**Given passage**

· · ·

Eternal life is not later but already.

And that is about as definitive as I can get and maintain my theological integrity, except to add that because we are here together, we do not have to make that transition to the next stream alone. I will be with you, if at all possible. The souls of this place will sing to you as you step into those waters.

Which leaves me with the first motivation I mentioned for coming here: Whatever happens after life, how do we live until death?

In today’s passage, Jesus answers with a long list of To Dos.

TO-DOS
This is the final portion of the Sermon on the Mount that we will study this year. It is, all told, 107 verses long, a tome in Biblical standards. Over those eight dozen verses, though we know Jesus has a small audience of the first few disciples, he does not interact with anyone. There is no dialogue, and Jesus does not tell any stories, any parables. It doesn’t even read as a sermon so much as a collection of sayings and instructions, one after the other, as with today: Do not judge, don’t throw pearls before swine, search and you will find, do to others as you would have them do to you, enter through the narrow gate.

· · ·

**Dataset content**
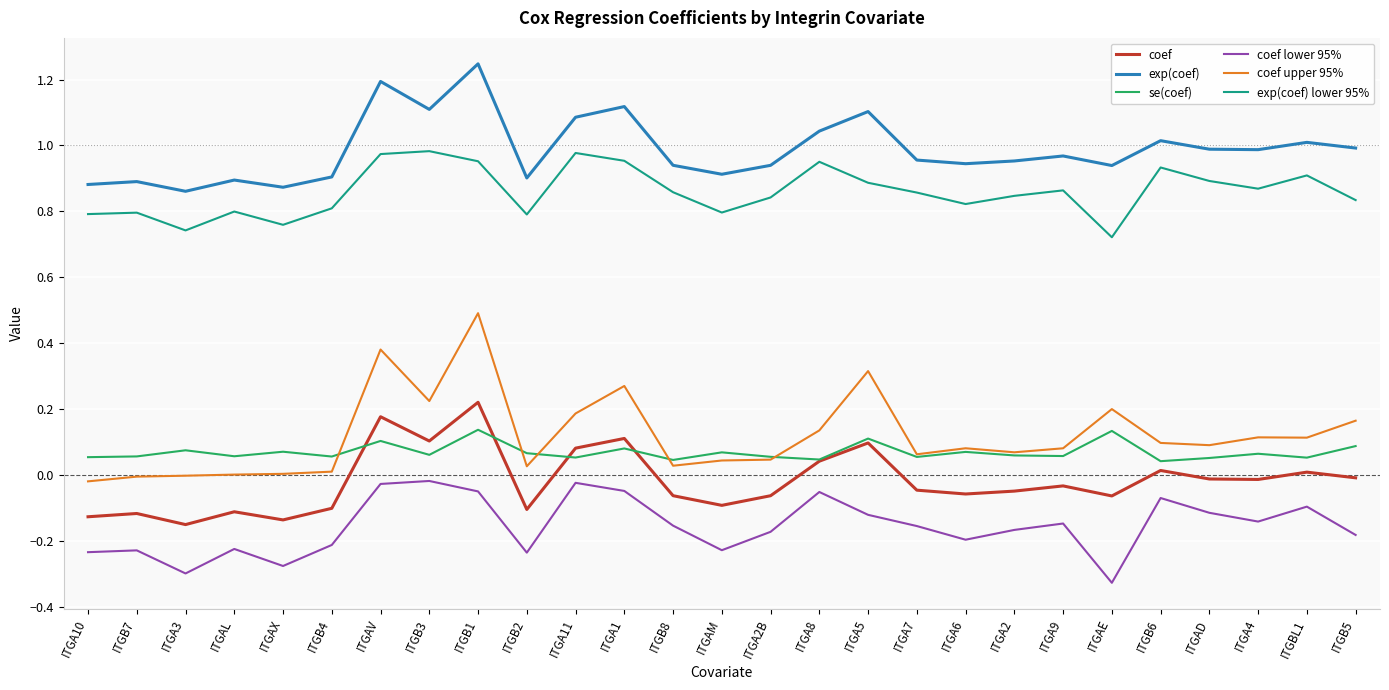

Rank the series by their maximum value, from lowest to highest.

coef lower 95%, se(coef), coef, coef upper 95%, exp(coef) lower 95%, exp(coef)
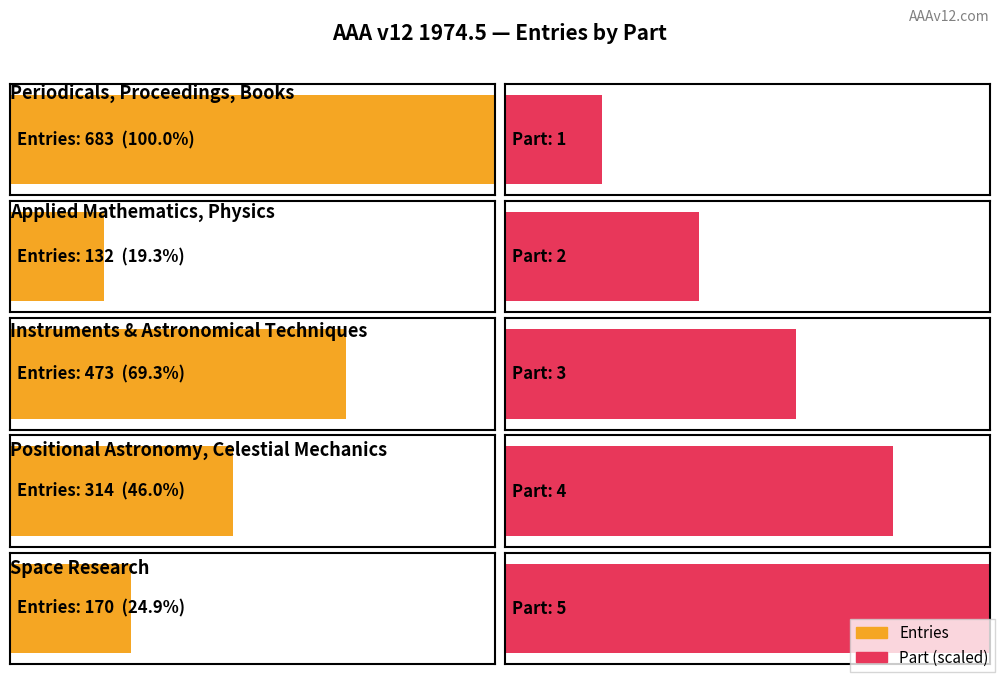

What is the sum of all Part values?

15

· · ·

**Assigned task 1**
Condense the sermon excerpt's paragraph beginning "And that is about as definitive as I can get" into a shorter version that keeps its main points.
**Assigned task 2**
Carry on the sermon excerpt on the Sermon on the Mount's list of sayings, picking up after its final sentence.
The lines have no connection to the sermon excerpt.

**Reply 1**
That is as definitive as the speaker can be without giving up theological integrity. Because we are here together, no one has to make the transition to the next stream alone. The speaker will be there if at all possible, and the souls of this place will sing as each person steps into those waters.

**Reply 2**
Bam, bam, bam: Do, don’t, do, do, don’t do. No sugar coating and no coaxing, Jesus reiterates to the disciples, and to us, God’s Torah instructions and his feelings about those who do not follow them:

…everyone who hears these words of mine and does not act on them will be like a foolish person who built their house on sand.

The Sermon on the Mount is a little intimidating to read in that regard. After all, by Jesus’s account, we are walking around with logs in our eyes trying to judge the specks in others’. If we do not even notice something as cumbersome and stabby as a log tangled up in our lashes, how can we ever hope to do to others as we would have them do to us?

We are doomed to fall short of all of these instructions at one time or another, if not most of the time. So we are probably doomed altogether then, too, right? We don’t have to worry about what heaven might be because we won’t ever get into it, right?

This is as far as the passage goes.